- **Document extract**:
________________________________________
Asosa or Assosa is the capital of Benishangul-Gumuz Region, Ethiopia. Located in the Asosa Zone, this town has a latitude and longitude of , with an elevation of 1,570 meters.

History 
A Belgian force from the Congo captured Asosa on 11 March 1941, destroying the Italian 10th Brigade and capturing 1,500 men.

During the Ethiopian Civil War, with help from the Eritrean People's Liberation Front (EPLF) the Oromo Liberation Front (OLF) captured Asosa from the Derg in early January 1990, and held the city for a brief time. During the occupation, the government airforce subjected Asosa to aerial attacks several times that month, killing 19 people and wounding 20. Before the OLF withdrew from Asosa, it destroyed the town's only electricity generator, stole 1.8 million Birr from the bank, most of which were deposits from the local farmer cooperatives, and took any valuable items its troops could carry.
________________________________________
- **Provided data**:
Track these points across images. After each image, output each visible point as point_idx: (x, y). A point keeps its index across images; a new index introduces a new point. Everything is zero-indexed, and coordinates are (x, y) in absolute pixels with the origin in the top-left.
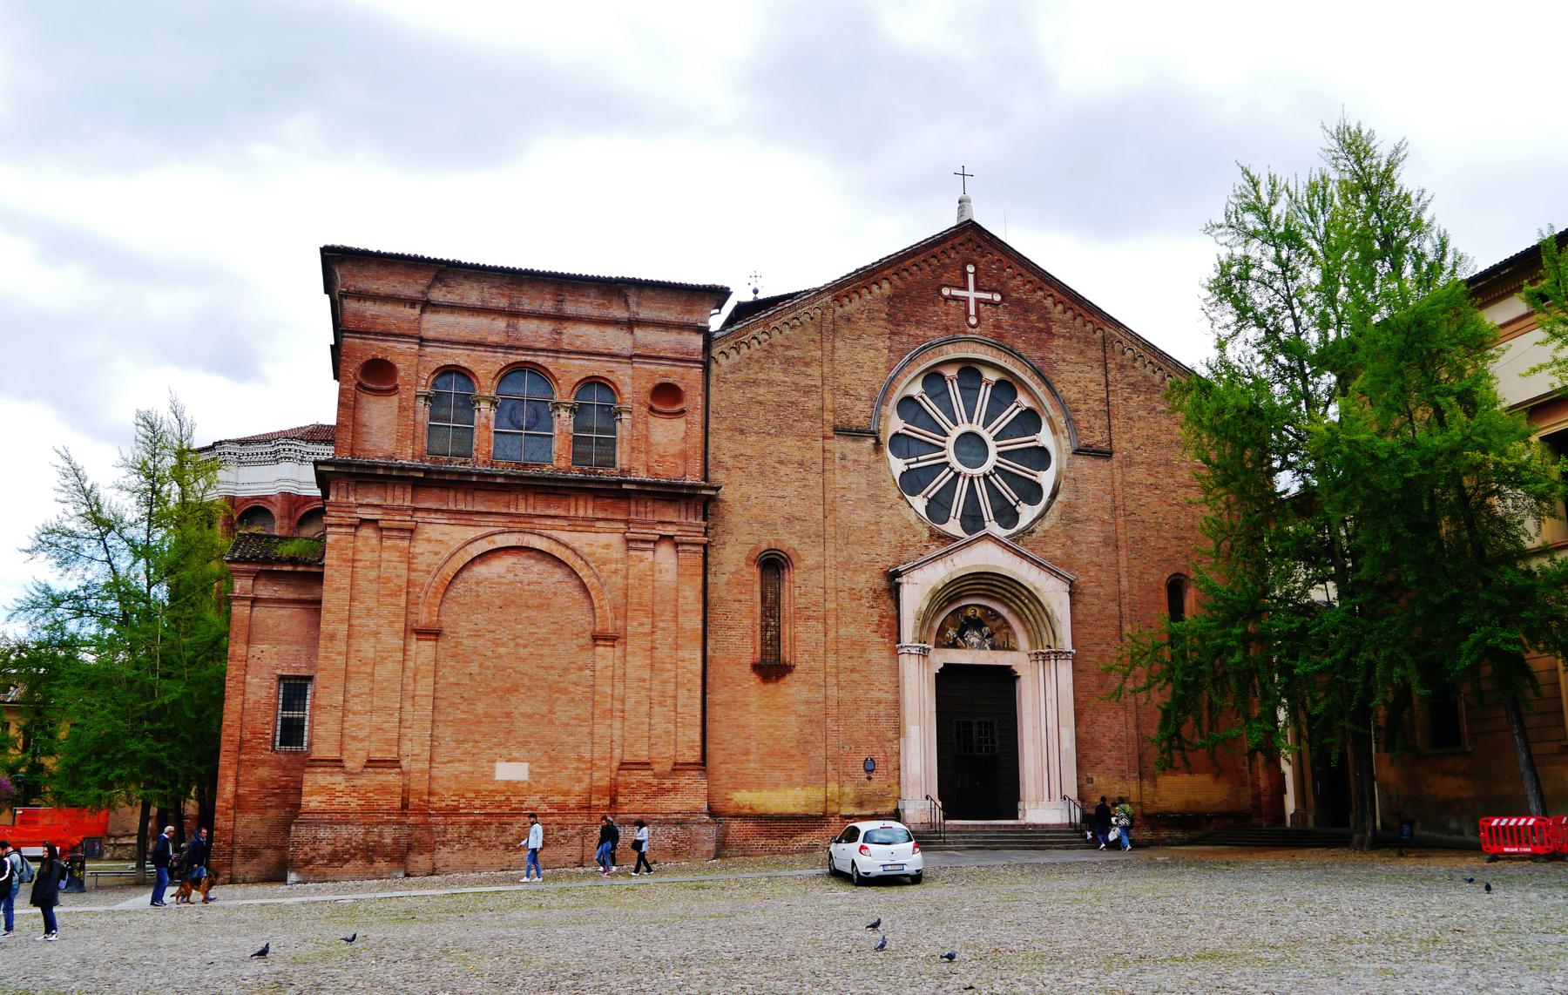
________________________________________
- **Task instructions**: Could you copy the Asosa text above word for word, in full?

- **Solution**:
Asosa or Assosa is the capital of Benishangul-Gumuz Region, Ethiopia. Located in the Asosa Zone, this town has a latitude and longitude of , with an elevation of 1,570 meters.

History 
A Belgian force from the Congo captured Asosa on 11 March 1941, destroying the Italian 10th Brigade and capturing 1,500 men.

During the Ethiopian Civil War, with help from the Eritrean People's Liberation Front (EPLF) the Oromo Liberation Front (OLF) captured Asosa from the Derg in early January 1990, and held the city for a brief time. During the occupation, the government airforce subjected Asosa to aerial attacks several times that month, killing 19 people and wounding 20. Before the OLF withdrew from Asosa, it destroyed the town's only electricity generator, stole 1.8 million Birr from the bank, most of which were deposits from the local farmer cooperatives, and took any valuable items its troops could carry.